▸ WHAT IS BEING ASKED
Reproduce the data exactly as given, except for any images.

· · · ·

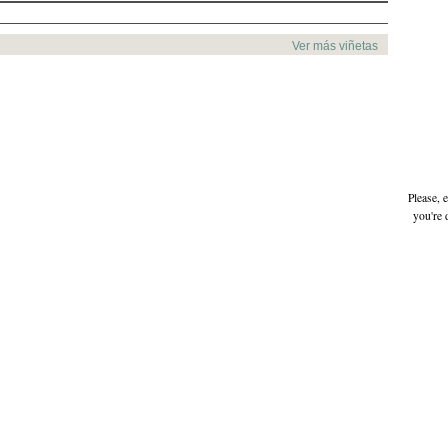
Ver más viñetas
Please, 
you're 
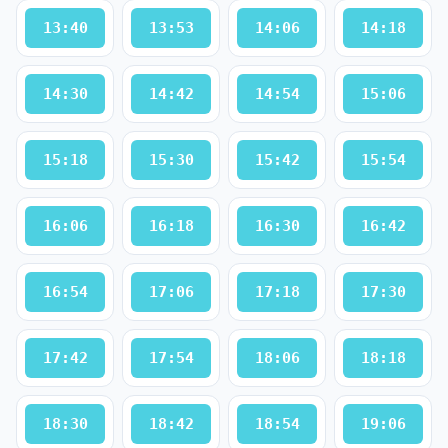
13:40
13:53
14:06
14:18
14:30
14:42
14:54
15:06
15:18
15:30
15:42
15:54
16:06
16:18
16:30
16:42
16:54
17:06
17:18
17:30
17:42
17:54
18:06
18:18
18:30
18:42
18:54
19:06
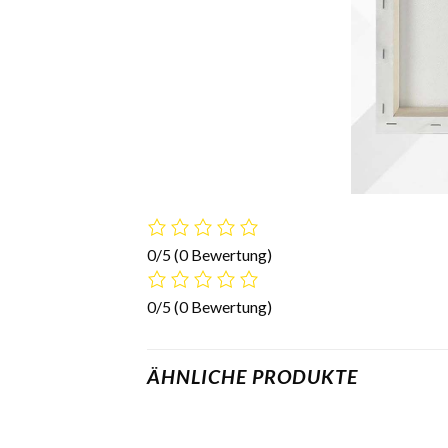
0/5
(0 Bewertung)
0/5
(0 Bewertung)
ÄHNLICHE PRODUKTE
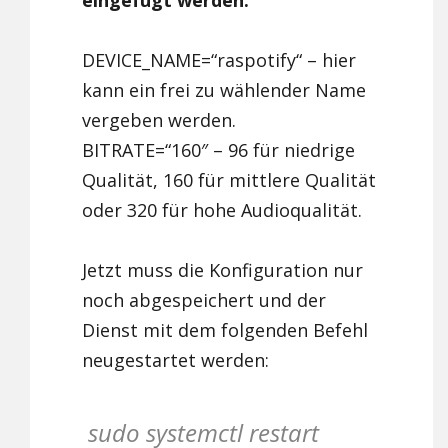
DEVICE_NAME=“raspotify“ – hier
kann ein frei zu wählender Name
vergeben werden.
BITRATE=“160″ – 96 für niedrige
Qualität, 160 für mittlere Qualität
oder 320 für hohe Audioqualität.
Jetzt muss die Konfiguration nur
noch abgespeichert und der
Dienst mit dem folgenden Befehl
neugestartet werden:
sudo systemctl restart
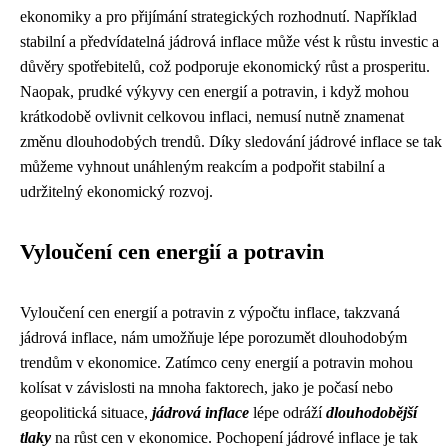
ekonomiky a pro přijímání strategických rozhodnutí. Například
stabilní a předvídatelná jádrová inflace může vést k růstu investic a
důvěry spotřebitelů, což podporuje ekonomický růst a prosperitu.
Naopak, prudké výkyvy cen energií a potravin, i když mohou
krátkodobě ovlivnit celkovou inflaci, nemusí nutně znamenat
změnu dlouhodobých trendů. Díky sledování jádrové inflace se tak
můžeme vyhnout unáhleným reakcím a podpořit stabilní a
udržitelný ekonomický rozvoj.
Vyloučení cen energií a potravin
Vyloučení cen energií a potravin z výpočtu inflace, takzvaná
jádrová inflace, nám umožňuje lépe porozumět dlouhodobým
trendům v ekonomice. Zatímco ceny energií a potravin mohou
kolísat v závislosti na mnoha faktorech, jako je počasí nebo
geopolitická situace,
jádrová inflace
lépe odráží
dlouhodobější
tlaky
na růst cen v ekonomice. Pochopení jádrové inflace je tak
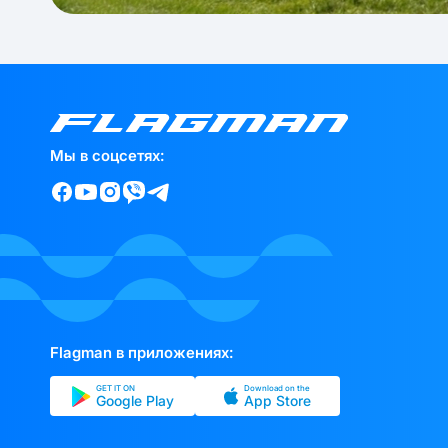
Мы в соцсетях:
Flagman в приложениях:
GET IT ON
Download on the
Google Play
App Store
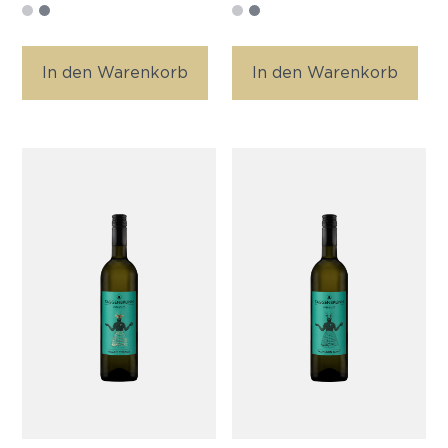
In den Warenkorb
In den Warenkorb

· · · ·

▸ EXERCISE SOLUTION
Ver más viñetas
Please, 
you're 
13:40
13:53
14:06
14:18
14:30
14:42
14:54
15:06
15:18
15:30
15:42
15:54
16:06
16:18
16:30
16:42
16:54
17:06
17:18
17:30
17:42
17:54
18:06
18:18
18:30
18:42
18:54
19:06
0/5
(0 Bewertung)
0/5
(0 Bewertung)
ÄHNLICHE PRODUKTE
DEVICE_NAME=“raspotify“ – hier
kann ein frei zu wählender Name
vergeben werden.
BITRATE=“160″ – 96 für niedrige
Qualität, 160 für mittlere Qualität
oder 320 für hohe Audioqualität.
Jetzt muss die Konfiguration nur
noch abgespeichert und der
Dienst mit dem folgenden Befehl
neugestartet werden:
sudo systemctl restart
ekonomiky a pro přijímání strategických rozhodnutí. Například
stabilní a předvídatelná jádrová inflace může vést k růstu investic a
důvěry spotřebitelů, což podporuje ekonomický růst a prosperitu.
Naopak, prudké výkyvy cen energií a potravin, i když mohou
krátkodobě ovlivnit celkovou inflaci, nemusí nutně znamenat
změnu dlouhodobých trendů. Díky sledování jádrové inflace se tak
můžeme vyhnout unáhleným reakcím a podpořit stabilní a
udržitelný ekonomický rozvoj.
Vyloučení cen energií a potravin
Vyloučení cen energií a potravin z výpočtu inflace, takzvaná
jádrová inflace, nám umožňuje lépe porozumět dlouhodobým
trendům v ekonomice. Zatímco ceny energií a potravin mohou
kolísat v závislosti na mnoha faktorech, jako je počasí nebo
geopolitická situace,
jádrová inflace
lépe odráží
dlouhodobější
tlaky
na růst cen v ekonomice. Pochopení jádrové inflace je tak
Мы в соцсетях:
Flagman в приложениях:
GET IT ON
Download on the
Google Play
App Store
In den Warenkorb
In den Warenkorb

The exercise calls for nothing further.